As mentioned before, this machine is a DELL PowerEdge 750 which has one CPU, a "cat /proc/cpuinfo" gives:

processor       : 0
vendor_id       : GenuineIntel
cpu family      : 15
model           : 3
model name      : Intel(R) Pentium(R) 4 CPU 2.80GHz
stepping        : 3
cpu MHz         : 2800.410
cache size      : 1024 KB
physical id     : 0
siblings        : 2
core id         : 0
cpu cores       : 1
fdiv_bug        : no
hlt_bug         : no
f00f_bug        : no
coma_bug        : no
fpu             : yes
fpu_exception   : yes
cpuid level     : 5
wp              : yes
flags           : fpu vme de pse tsc msr pae mce cx8 apic sep mtrr pge mca cmov pat pse36 clflush dts acpi mmx fxsr sse sse2 ss ht tm pbe pni monitor ds_cpl cid
bogomips        : 5608.69

If you need more informations about the machines hardware, don't hesitate to ask.

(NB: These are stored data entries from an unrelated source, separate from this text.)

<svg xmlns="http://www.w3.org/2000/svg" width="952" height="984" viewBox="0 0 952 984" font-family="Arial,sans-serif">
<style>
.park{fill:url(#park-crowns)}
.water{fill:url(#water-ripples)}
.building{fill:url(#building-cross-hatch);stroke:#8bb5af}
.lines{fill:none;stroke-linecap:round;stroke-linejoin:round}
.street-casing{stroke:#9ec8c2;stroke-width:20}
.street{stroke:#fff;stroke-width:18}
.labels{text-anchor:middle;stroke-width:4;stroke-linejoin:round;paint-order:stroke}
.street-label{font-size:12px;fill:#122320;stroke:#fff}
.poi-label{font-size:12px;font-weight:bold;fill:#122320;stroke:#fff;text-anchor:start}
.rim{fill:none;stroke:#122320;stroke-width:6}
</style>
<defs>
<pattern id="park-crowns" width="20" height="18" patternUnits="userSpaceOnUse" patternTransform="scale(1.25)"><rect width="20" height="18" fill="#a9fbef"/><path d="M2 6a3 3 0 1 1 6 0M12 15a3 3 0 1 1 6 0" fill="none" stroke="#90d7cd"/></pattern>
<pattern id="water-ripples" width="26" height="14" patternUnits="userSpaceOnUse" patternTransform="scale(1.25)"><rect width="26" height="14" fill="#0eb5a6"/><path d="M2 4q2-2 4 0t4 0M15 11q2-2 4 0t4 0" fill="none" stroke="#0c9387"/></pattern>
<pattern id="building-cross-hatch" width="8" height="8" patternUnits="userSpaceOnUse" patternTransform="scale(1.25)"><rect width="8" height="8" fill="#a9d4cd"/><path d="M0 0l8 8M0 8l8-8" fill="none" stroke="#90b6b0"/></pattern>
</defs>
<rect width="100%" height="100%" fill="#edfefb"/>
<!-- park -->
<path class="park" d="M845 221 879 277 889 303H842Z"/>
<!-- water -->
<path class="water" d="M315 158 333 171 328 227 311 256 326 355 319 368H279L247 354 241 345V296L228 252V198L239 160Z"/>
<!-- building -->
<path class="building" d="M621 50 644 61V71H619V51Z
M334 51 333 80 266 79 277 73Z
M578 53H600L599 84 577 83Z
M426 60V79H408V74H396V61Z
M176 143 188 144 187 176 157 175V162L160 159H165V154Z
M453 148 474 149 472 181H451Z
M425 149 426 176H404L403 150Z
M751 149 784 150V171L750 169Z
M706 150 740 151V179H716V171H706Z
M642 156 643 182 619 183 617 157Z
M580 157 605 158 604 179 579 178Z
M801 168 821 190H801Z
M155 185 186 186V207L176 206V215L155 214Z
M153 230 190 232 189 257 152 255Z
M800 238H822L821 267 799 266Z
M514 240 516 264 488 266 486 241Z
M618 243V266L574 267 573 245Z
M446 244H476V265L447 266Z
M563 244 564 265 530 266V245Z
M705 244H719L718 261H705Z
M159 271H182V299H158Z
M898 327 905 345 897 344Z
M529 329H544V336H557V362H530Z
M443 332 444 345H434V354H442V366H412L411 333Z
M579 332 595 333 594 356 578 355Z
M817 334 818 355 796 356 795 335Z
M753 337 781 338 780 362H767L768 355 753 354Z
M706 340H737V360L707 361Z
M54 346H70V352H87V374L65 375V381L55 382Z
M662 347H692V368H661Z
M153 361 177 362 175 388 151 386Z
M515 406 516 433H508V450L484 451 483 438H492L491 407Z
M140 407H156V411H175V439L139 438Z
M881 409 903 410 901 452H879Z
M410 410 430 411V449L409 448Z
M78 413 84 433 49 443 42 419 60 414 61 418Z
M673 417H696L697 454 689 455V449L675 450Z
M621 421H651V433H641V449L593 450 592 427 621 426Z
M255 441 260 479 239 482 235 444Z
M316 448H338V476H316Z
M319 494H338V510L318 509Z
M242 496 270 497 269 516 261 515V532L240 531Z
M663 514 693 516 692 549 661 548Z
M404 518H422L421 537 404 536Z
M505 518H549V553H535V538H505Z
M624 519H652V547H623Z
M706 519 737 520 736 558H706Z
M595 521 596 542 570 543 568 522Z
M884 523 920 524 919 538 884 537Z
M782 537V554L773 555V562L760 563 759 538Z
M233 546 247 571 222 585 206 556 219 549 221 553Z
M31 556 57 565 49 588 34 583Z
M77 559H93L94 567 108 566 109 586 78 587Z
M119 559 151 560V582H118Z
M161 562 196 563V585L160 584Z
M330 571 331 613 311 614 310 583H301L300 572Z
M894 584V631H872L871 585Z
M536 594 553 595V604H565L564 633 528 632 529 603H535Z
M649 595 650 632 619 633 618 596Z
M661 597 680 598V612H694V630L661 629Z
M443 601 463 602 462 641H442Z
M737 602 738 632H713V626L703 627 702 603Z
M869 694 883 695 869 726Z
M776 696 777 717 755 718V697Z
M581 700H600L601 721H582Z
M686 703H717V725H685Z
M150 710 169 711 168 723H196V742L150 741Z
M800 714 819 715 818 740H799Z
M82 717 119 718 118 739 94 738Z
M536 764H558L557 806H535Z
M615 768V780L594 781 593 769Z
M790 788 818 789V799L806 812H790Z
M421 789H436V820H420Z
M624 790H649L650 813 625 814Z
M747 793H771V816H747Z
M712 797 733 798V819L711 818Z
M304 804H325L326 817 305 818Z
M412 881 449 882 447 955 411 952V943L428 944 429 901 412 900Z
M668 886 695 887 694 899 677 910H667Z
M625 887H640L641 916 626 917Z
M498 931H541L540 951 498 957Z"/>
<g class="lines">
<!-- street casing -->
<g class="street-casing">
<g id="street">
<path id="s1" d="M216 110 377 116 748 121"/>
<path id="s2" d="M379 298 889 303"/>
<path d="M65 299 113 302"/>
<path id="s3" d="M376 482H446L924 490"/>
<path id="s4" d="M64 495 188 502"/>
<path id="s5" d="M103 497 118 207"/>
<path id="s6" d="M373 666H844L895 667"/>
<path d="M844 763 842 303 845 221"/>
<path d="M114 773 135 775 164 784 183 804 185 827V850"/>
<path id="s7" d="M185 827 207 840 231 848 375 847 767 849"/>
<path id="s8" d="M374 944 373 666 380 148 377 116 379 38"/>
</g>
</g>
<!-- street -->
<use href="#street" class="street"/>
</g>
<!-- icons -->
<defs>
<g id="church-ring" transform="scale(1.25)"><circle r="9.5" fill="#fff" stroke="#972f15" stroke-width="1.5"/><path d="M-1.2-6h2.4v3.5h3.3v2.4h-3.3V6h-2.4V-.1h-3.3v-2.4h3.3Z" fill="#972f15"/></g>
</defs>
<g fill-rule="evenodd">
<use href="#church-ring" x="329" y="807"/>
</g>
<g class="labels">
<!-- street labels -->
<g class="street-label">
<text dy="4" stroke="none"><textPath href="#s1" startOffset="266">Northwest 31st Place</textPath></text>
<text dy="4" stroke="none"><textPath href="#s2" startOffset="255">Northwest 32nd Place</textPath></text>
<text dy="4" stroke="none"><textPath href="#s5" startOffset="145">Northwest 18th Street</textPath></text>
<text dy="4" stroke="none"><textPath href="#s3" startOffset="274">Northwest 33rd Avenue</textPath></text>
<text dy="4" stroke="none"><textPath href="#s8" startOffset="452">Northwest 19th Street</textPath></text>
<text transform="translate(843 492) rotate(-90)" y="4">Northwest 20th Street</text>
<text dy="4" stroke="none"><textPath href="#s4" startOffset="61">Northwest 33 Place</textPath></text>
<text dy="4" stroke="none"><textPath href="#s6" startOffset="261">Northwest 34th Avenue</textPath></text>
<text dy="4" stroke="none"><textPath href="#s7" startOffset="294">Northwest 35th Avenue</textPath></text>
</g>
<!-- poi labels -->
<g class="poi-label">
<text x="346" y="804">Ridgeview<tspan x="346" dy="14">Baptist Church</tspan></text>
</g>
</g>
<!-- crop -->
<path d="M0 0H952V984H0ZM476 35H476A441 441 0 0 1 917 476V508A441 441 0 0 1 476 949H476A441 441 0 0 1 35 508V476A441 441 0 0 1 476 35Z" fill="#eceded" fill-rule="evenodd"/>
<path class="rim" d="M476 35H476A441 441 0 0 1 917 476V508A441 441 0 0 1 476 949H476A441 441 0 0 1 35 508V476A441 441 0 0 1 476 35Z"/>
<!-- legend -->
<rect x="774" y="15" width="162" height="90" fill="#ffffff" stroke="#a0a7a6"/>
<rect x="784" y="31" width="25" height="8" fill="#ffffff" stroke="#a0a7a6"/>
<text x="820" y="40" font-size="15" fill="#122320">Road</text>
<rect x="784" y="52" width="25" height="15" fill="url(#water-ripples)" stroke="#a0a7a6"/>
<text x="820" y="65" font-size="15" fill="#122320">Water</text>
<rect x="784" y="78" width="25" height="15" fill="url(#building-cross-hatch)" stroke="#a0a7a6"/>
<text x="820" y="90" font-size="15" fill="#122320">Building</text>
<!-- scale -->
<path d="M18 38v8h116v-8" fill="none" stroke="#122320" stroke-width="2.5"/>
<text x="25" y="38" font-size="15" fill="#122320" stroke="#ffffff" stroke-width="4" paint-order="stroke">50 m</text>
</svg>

I'll try the workaround with "elevator=anticipatory" as a workaround when restarting the machine with the new kernel.

I even could test a new kernel, but would need some time to install it, since the machine in question es a production webserver (=testing another kernel could only happen on weekends).

kind regards,

Christoph
Comment 16 Jens Axboe 2006-02-28 10:40:15 UTC
Thanks Christoph. I have another test right now, so if your machine is in production I'd suggest you go with the anticipatory work-around for now. If testing works out at this end, the patch will go out with the next kernel update anyways.
Comment 17 Jens Axboe 2006-03-13 11:47:11 UTC
The fix has been verified as working outside of bugzilla. It has been committed to cvs, closing bug.